- What needs to be done -
Among the entries below, please show each line that carries the word "class".

- Document images with source code -
****

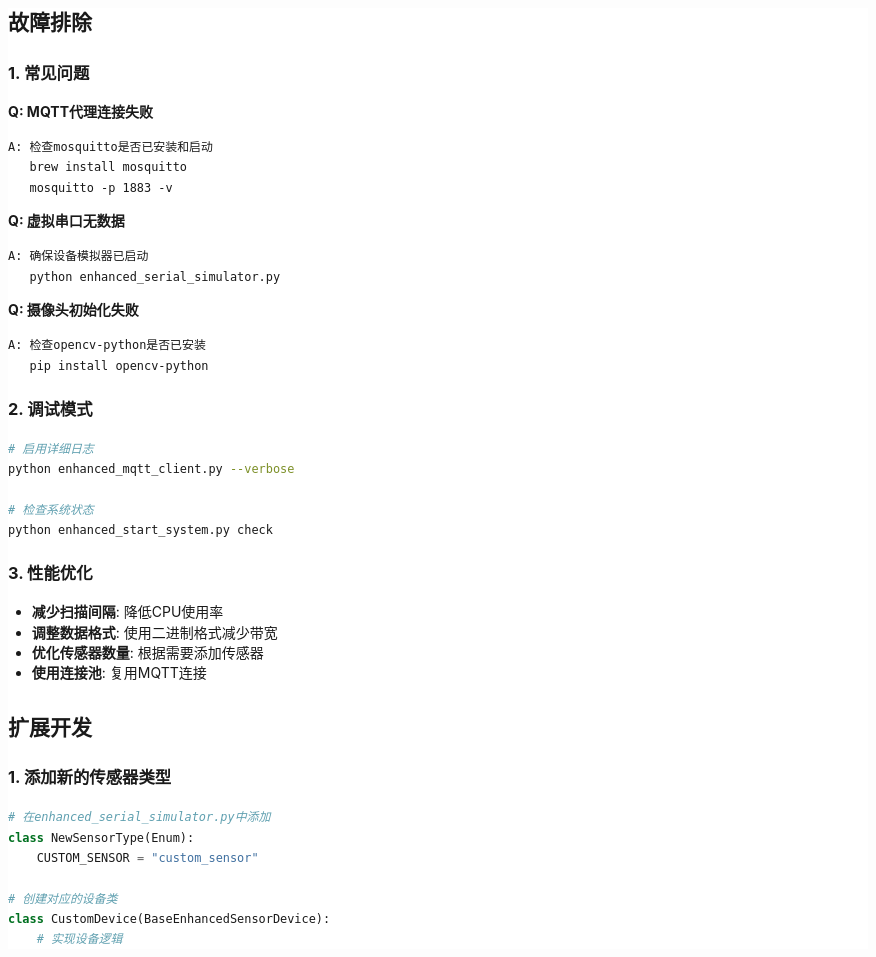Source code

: ## 故障排除

### 1. 常见问题

**Q: MQTT代理连接失败**
```
A: 检查mosquitto是否已安装和启动
   brew install mosquitto
   mosquitto -p 1883 -v
```

**Q: 虚拟串口无数据**
```
A: 确保设备模拟器已启动
   python enhanced_serial_simulator.py
```

**Q: 摄像头初始化失败**
```
A: 检查opencv-python是否已安装
   pip install opencv-python
```

### 2. 调试模式

```bash
# 启用详细日志
python enhanced_mqtt_client.py --verbose

# 检查系统状态
python enhanced_start_system.py check
```

### 3. 性能优化

- **减少扫描间隔**: 降低CPU使用率
- **调整数据格式**: 使用二进制格式减少带宽
- **优化传感器数量**: 根据需要添加传感器
- **使用连接池**: 复用MQTT连接

## 扩展开发

### 1. 添加新的传感器类型

```python
# 在enhanced_serial_simulator.py中添加
class NewSensorType(Enum):
    CUSTOM_SENSOR = "custom_sensor"

# 创建对应的设备类
class CustomDevice(BaseEnhancedSensorDevice):
    # 实现设备逻辑
```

****

- Task solution -
class NewSensorType(Enum):
class CustomDevice(BaseEnhancedSensorDevice):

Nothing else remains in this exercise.